The new Foreign Investment law strengthens the option of using arbitration to resolve commercial disputes as a non-Qatari investor may agree in its agreements on settling disputes with other parties through arbitration or other means, such as out-of-court dispute settlement. The new law provides several investment incentives for non-Qatari investors and allows the allocation of land to a non-Qatari investor to establish his investment project through rent or usufruct in accordance with the legislation in force. Moreover, a non-Qatari investor may import the necessary equipment to establish, operate, and expand investment projects, while non-Qatari investments may be exempt from income tax in accordance with the procedures and regulations stipulated in the Income Tax Law. Equally important, the law states that non-Qatari investment projects are exempt from customs duties on machinery and equipment imports, while non-Qatari investment projects in the industrial sector shall be exempt from customs duties on imports of raw materials and semi-manufactured goods required that are unavailable in local markets. In addition, the Council of Ministers may, on the proposal of the Minister, grant investment project incentives and benefits in addition to the incentives provided for in this law. Other incentives are that non-Qatari investments shall not be directly or indirectly subject to expropriation or other similar actions, unless undertaken for the public good and with appropriate compensation; non-Qatari investors are also free to transfer their investments to and from Qatar without delay, including proceeds from the sale or liquidation of all or some of their investments, the proceeds of the settlement of investment disputes, and any compensation due to a non-Qatari investor; and a non-Qatari investor may transfer the ownership of his investment to any other investor or relinquish it in favor of his national partner in case of a joint venture. The investment shall continue to be treated in accordance with the provisions of the law, provided that he or she continues to operate the project and assumes the previous investor's rights and obligations.

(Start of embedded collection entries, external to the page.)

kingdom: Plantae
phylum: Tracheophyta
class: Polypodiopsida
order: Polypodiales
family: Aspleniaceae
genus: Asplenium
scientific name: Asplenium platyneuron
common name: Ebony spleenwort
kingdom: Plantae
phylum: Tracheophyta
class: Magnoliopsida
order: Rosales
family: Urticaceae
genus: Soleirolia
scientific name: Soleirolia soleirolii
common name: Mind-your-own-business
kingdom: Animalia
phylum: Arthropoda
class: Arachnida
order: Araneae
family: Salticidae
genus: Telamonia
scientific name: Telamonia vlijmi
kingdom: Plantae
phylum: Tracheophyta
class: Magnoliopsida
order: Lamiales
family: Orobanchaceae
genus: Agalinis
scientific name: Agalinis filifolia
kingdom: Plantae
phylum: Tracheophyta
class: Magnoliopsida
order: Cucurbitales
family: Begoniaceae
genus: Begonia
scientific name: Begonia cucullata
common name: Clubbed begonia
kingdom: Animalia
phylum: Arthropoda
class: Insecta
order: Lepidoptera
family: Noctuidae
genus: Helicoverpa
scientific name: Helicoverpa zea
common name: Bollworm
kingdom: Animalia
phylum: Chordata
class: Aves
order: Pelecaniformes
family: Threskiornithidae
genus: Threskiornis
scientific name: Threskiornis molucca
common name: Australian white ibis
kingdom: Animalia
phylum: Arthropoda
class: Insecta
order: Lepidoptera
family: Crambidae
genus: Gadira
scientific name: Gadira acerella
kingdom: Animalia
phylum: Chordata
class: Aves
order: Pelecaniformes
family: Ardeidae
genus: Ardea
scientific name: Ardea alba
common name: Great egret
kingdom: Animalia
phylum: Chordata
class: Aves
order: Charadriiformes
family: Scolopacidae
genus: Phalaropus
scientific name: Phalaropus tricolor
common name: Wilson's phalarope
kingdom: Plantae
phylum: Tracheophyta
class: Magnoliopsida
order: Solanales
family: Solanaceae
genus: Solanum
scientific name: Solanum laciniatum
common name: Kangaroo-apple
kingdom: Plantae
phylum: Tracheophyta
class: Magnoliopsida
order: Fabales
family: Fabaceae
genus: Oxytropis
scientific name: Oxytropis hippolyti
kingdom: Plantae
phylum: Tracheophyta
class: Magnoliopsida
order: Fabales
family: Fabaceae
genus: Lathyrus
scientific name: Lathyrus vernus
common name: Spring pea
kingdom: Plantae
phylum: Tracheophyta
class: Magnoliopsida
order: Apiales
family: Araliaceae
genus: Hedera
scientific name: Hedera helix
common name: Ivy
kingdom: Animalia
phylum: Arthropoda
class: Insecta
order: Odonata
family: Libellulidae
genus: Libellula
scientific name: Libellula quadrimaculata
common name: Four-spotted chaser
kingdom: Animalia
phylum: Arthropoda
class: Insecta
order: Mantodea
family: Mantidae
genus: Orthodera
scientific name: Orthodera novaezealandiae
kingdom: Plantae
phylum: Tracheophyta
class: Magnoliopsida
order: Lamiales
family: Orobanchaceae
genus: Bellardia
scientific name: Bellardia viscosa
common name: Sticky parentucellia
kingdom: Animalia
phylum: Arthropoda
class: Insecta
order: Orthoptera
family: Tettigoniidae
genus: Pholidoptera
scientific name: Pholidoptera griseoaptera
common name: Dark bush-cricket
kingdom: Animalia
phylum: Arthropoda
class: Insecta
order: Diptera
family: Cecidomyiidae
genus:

To what extent do other changes in the residency legislation attract FDI?
Under Law No. 10 of 2018 on permanent residency, expatriates in Qatar can obtain a permanent residency permit (PRP) under certain rules and conditions. Expatriates in Qatar should complete 20 years in the country on a legal ordinary residency permit if he or she is born abroad and 10 years for expatriates born in Qatar. The residency duration should be uninterrupted and completed prior to the date of application. With the implementation of a formal permanent residence program, Qatar's aim is both to retain the existing highly skilled foreign population and reward them for their services to Qatar. Furthermore, the program aims to attract additional foreign investments and open Qatar's economy up to other industries as the country's efforts to diversify continue.
SANAD was developed by ASTAD to support contractual procedures in the construction industry. How can it be used to avoid disputes?
SANAD, meaning support in Arabic, is the integrated suite of contracts developed by ASTAD. It includes a suite of four contract templates and standardized forms covering construction, design and build, design services, and professional services. It aims to bring all parties involved in a project together by reducing costs, maintaining appropriate risk for all parties, and offering more balanced contract terms and conditions. It solves the key challenge of standard contracts in the region regarding inequitable and inefficient tender documents, while providing users with its original purpose, to support and improve traditional contractual procedures.